Data in this exercise section start

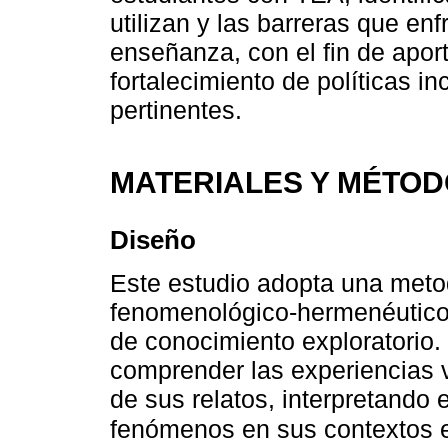
utilizan y las barreras que en
enseñanza, con el fin de aport
fortalecimiento de políticas in
pertinentes.
MATERIALES Y MÉTO
Diseño
Este estudio adopta una metod
fenomenológico-hermenéutico, 
de conocimiento exploratorio.
comprender las experiencias v
de sus relatos, interpretando 
fenómenos en sus contextos e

Data in this exercise section end

▶ **What the task asks**: Restate the entries above word for word, and keep the pictures out.

▶ **Output of the exercise**:
utilizan y las barreras que en
enseñanza, con el fin de aport
fortalecimiento de políticas in
pertinentes.
MATERIALES Y MÉTO
Diseño
Este estudio adopta una metod
fenomenológico-hermenéutico, 
de conocimiento exploratorio.
comprender las experiencias v
de sus relatos, interpretando 
fenómenos en sus contextos e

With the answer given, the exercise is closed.